It seems as though when it comes to the worldwide recession, the US and Europe have switched roles. If in 2008 the US dragged Europe’s economy down, now the eurozone’s economic downturn is threatening to affect US markets. The spotlight is in on Greece, Spain, and Italy, which remain mired in recession with no end in sight. These once-relaxed Mediterranean countries are going through some stressful times.

In this post I want to focus on Spain’s lending crisis and how it affects small businesses, but first some background. This July the Spanish government announced that the economy is going to shrink by 0.5 percent next year—a higher rate than analysts expected. As a solution, Spain has focused on pursuing austerity to lower its debt burden, but many believe the only way out is through economic growth.

That wasn’t all. In June of this year, EU officials agreed to lend money directly to Spain’s banks. Everyone thought the European Union’s heart went out to the already squeezed Spanish government, which cannot afford to bail out its own banks. They thought wrong. Germany had to sour the deal. The German legislative body, Bundestag, voted to approve the bailout only if the Spanish government accepted full liability for the loans.

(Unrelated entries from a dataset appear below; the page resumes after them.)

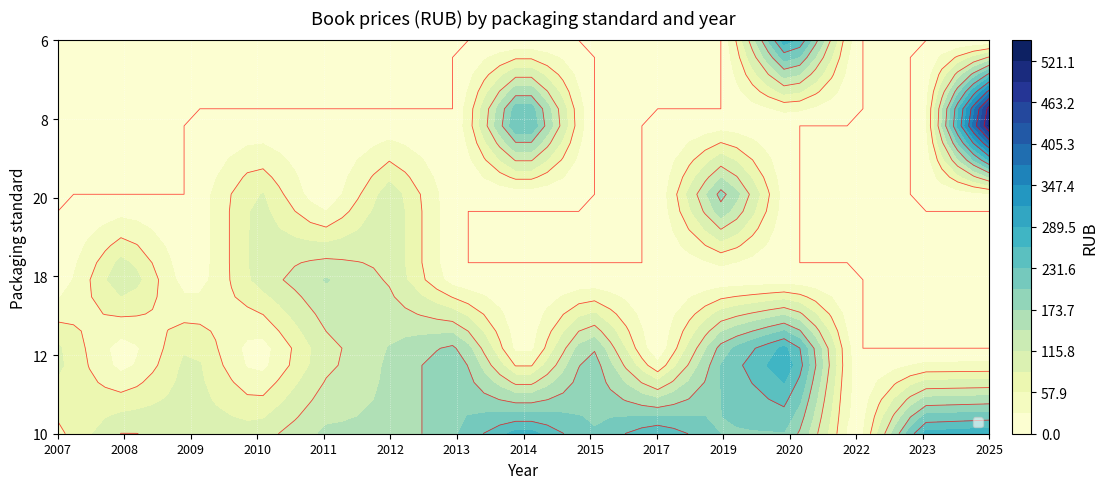

The value of 10 at 2017 is 260. True or false?

True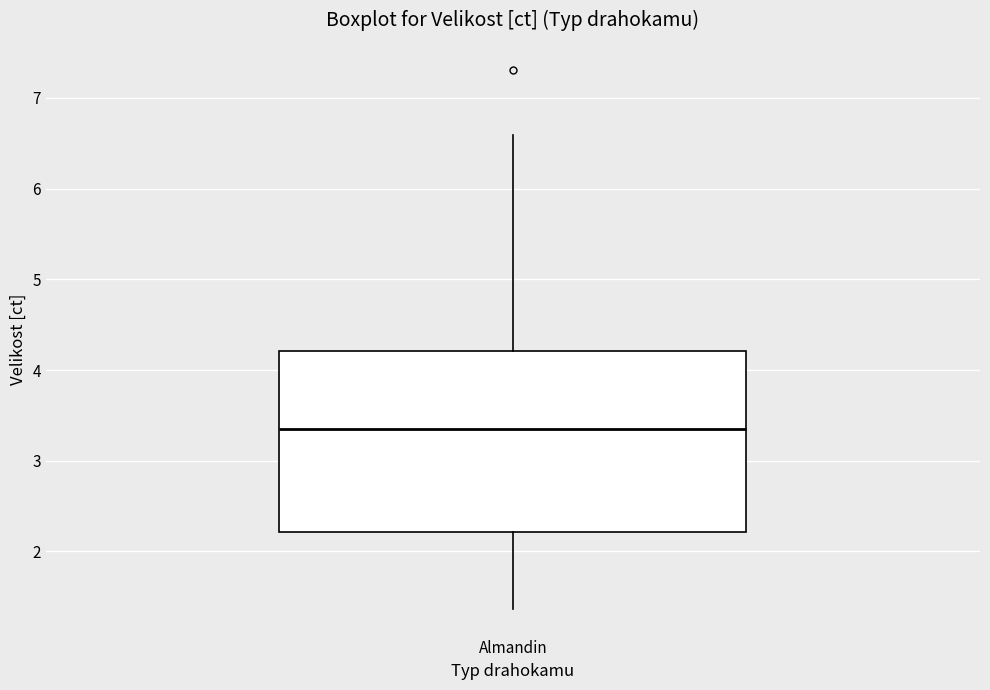

Where is the lower edge of the box for Almandin on the y-axis? The values are not printed on the chart, so give them approximately, as read against the axis.

2.2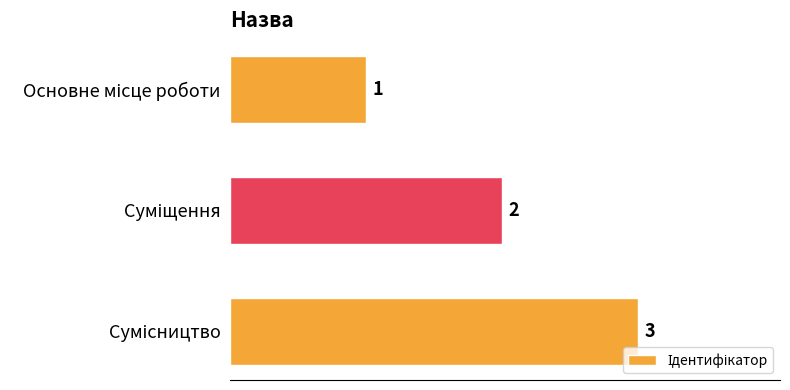

What is the value of the 3rd bar from the top?

3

Saying that banks in Spain are in a bad shape is an understatement, and many small business owners in Spain are feeling the heat. Banks are being more conservative, and are not giving large credit lines to small businesses. Moreover, the banks are closing and shrinking credit lines that were already given. In a country where more than 60 percent of the economy, and 80 percent of the jobs, comes from small- and medium-sized companies, no lending means no growth.

However, small-business owners in Spain are not giving up. I recently read in the New York Times how some small-business owners are finding innovative ways to keep going without credit. Some of them work with multiple banks to gather the money they need for their business. Just like Olga Rioja Navarro, the financial director of a chocolate manufacturer, many business owners work with numerous banks and attempt to get loans toward a specific unpaid invoice. Others work out deals with their suppliers to pay them for the raw material only after they get paid for the sale; for example, Emilio Diaz, the owner of a window factory, pays for the glass only after he sold the window. Another method used is looking for private investors, like Ivan Moreno, the owner of a skateboard company, who is looking to find a private investor soon, before his brand “loses momentum.”

Spain’s small businesses are forced to juggle and be creative to survive these hard times. Although sometimes overlooked, just like in many countries, small businesses are the building blocks of Spain’s society and economy, and therefore should be what the European Union focuses on when trying to promote Spanish growth.

The financial crisis in Europe does make you wonder if the European Union deserves its name. Is it really a union? And if so, is it a good one? Will the chasm between EU countries ever be bridged? Can the European Union really surpass the cultural differences of its members and succeed? What do you think?